-- Exercise inputs follows --

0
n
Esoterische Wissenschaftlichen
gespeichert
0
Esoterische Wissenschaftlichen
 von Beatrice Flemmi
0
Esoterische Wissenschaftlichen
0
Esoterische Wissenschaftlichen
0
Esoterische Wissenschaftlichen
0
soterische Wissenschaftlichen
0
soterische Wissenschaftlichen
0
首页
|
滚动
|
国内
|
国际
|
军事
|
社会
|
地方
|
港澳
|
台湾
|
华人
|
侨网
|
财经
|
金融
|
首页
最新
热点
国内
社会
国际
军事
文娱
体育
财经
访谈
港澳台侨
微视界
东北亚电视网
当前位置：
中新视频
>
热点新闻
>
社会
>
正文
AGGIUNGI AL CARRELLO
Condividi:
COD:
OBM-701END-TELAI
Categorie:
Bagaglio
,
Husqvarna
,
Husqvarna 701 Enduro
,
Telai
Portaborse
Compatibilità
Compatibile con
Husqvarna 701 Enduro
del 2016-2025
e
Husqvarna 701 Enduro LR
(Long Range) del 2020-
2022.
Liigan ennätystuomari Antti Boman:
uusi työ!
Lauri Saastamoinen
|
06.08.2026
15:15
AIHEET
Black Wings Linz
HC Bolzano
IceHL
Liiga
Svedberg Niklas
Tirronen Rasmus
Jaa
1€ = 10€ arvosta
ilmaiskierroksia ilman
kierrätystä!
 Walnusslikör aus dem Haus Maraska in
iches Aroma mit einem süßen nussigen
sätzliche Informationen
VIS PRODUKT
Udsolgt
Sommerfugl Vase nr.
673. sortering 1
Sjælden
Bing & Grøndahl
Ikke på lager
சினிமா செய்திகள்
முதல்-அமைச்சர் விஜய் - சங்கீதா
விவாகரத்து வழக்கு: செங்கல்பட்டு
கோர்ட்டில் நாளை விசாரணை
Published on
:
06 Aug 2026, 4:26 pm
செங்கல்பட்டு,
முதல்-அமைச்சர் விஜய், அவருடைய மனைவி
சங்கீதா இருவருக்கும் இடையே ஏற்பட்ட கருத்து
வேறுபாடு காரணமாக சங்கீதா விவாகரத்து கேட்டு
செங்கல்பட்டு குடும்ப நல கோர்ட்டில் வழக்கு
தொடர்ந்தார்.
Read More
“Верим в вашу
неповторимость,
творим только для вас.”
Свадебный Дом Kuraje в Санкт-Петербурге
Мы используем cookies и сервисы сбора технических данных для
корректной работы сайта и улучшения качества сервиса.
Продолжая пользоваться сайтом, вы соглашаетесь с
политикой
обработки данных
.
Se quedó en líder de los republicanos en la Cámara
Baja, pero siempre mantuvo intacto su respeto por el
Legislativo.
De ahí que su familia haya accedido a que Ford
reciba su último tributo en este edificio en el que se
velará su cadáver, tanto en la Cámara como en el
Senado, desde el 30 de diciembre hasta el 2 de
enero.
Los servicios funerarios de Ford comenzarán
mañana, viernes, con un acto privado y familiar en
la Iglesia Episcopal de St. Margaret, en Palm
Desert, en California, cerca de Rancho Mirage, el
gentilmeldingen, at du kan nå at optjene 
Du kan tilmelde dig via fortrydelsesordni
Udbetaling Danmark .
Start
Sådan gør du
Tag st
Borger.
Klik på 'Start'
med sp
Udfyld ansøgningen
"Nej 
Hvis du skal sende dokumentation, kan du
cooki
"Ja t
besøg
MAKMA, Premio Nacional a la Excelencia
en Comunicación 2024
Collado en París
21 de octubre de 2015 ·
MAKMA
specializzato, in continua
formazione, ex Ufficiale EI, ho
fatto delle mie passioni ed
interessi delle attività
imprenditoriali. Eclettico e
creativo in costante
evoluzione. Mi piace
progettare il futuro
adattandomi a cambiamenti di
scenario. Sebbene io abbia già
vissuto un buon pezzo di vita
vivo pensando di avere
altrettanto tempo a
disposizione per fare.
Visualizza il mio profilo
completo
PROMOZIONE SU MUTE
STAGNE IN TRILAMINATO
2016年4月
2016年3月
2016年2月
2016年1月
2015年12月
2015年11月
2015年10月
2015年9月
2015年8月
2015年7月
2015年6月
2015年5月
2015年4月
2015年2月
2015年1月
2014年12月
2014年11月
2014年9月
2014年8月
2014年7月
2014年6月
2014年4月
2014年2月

-- Exercise inputs concluded --

Reproduce every line of the data above verbatim, in its original order.

▸ **Response area**:
0
n
Esoterische Wissenschaftlichen
gespeichert
0
Esoterische Wissenschaftlichen
 von Beatrice Flemmi
0
Esoterische Wissenschaftlichen
0
Esoterische Wissenschaftlichen
0
Esoterische Wissenschaftlichen
0
soterische Wissenschaftlichen
0
soterische Wissenschaftlichen
0
首页
|
滚动
|
国内
|
国际
|
军事
|
社会
|
地方
|
港澳
|
台湾
|
华人
|
侨网
|
财经
|
金融
|
首页
最新
热点
国内
社会
国际
军事
文娱
体育
财经
访谈
港澳台侨
微视界
东北亚电视网
当前位置：
中新视频
>
热点新闻
>
社会
>
正文
AGGIUNGI AL CARRELLO
Condividi:
COD:
OBM-701END-TELAI
Categorie:
Bagaglio
,
Husqvarna
,
Husqvarna 701 Enduro
,
Telai
Portaborse
Compatibilità
Compatibile con
Husqvarna 701 Enduro
del 2016-2025
e
Husqvarna 701 Enduro LR
(Long Range) del 2020-
2022.
Liigan ennätystuomari Antti Boman:
uusi työ!
Lauri Saastamoinen
|
06.08.2026
15:15
AIHEET
Black Wings Linz
HC Bolzano
IceHL
Liiga
Svedberg Niklas
Tirronen Rasmus
Jaa
1€ = 10€ arvosta
ilmaiskierroksia ilman
kierrätystä!
 Walnusslikör aus dem Haus Maraska in
iches Aroma mit einem süßen nussigen
sätzliche Informationen
VIS PRODUKT
Udsolgt
Sommerfugl Vase nr.
673. sortering 1
Sjælden
Bing & Grøndahl
Ikke på lager
சினிமா செய்திகள்
முதல்-அமைச்சர் விஜய் - சங்கீதா
விவாகரத்து வழக்கு: செங்கல்பட்டு
கோர்ட்டில் நாளை விசாரணை
Published on
:
06 Aug 2026, 4:26 pm
செங்கல்பட்டு,
முதல்-அமைச்சர் விஜய், அவருடைய மனைவி
சங்கீதா இருவருக்கும் இடையே ஏற்பட்ட கருத்து
வேறுபாடு காரணமாக சங்கீதா விவாகரத்து கேட்டு
செங்கல்பட்டு குடும்ப நல கோர்ட்டில் வழக்கு
தொடர்ந்தார்.
Read More
“Верим в вашу
неповторимость,
творим только для вас.”
Свадебный Дом Kuraje в Санкт-Петербурге
Мы используем cookies и сервисы сбора технических данных для
корректной работы сайта и улучшения качества сервиса.
Продолжая пользоваться сайтом, вы соглашаетесь с
политикой
обработки данных
.
Se quedó en líder de los republicanos en la Cámara
Baja, pero siempre mantuvo intacto su respeto por el
Legislativo.
De ahí que su familia haya accedido a que Ford
reciba su último tributo en este edificio en el que se
velará su cadáver, tanto en la Cámara como en el
Senado, desde el 30 de diciembre hasta el 2 de
enero.
Los servicios funerarios de Ford comenzarán
mañana, viernes, con un acto privado y familiar en
la Iglesia Episcopal de St. Margaret, en Palm
Desert, en California, cerca de Rancho Mirage, el
gentilmeldingen, at du kan nå at optjene 
Du kan tilmelde dig via fortrydelsesordni
Udbetaling Danmark .
Start
Sådan gør du
Tag st
Borger.
Klik på 'Start'
med sp
Udfyld ansøgningen
"Nej 
Hvis du skal sende dokumentation, kan du
cooki
"Ja t
besøg
MAKMA, Premio Nacional a la Excelencia
en Comunicación 2024
Collado en París
21 de octubre de 2015 ·
MAKMA
specializzato, in continua
formazione, ex Ufficiale EI, ho
fatto delle mie passioni ed
interessi delle attività
imprenditoriali. Eclettico e
creativo in costante
evoluzione. Mi piace
progettare il futuro
adattandomi a cambiamenti di
scenario. Sebbene io abbia già
vissuto un buon pezzo di vita
vivo pensando di avere
altrettanto tempo a
disposizione per fare.
Visualizza il mio profilo
completo
PROMOZIONE SU MUTE
STAGNE IN TRILAMINATO
2016年4月
2016年3月
2016年2月
2016年1月
2015年12月
2015年11月
2015年10月
2015年9月
2015年8月
2015年7月
2015年6月
2015年5月
2015年4月
2015年2月
2015年1月
2014年12月
2014年11月
2014年9月
2014年8月
2014年7月
2014年6月
2014年4月
2014年2月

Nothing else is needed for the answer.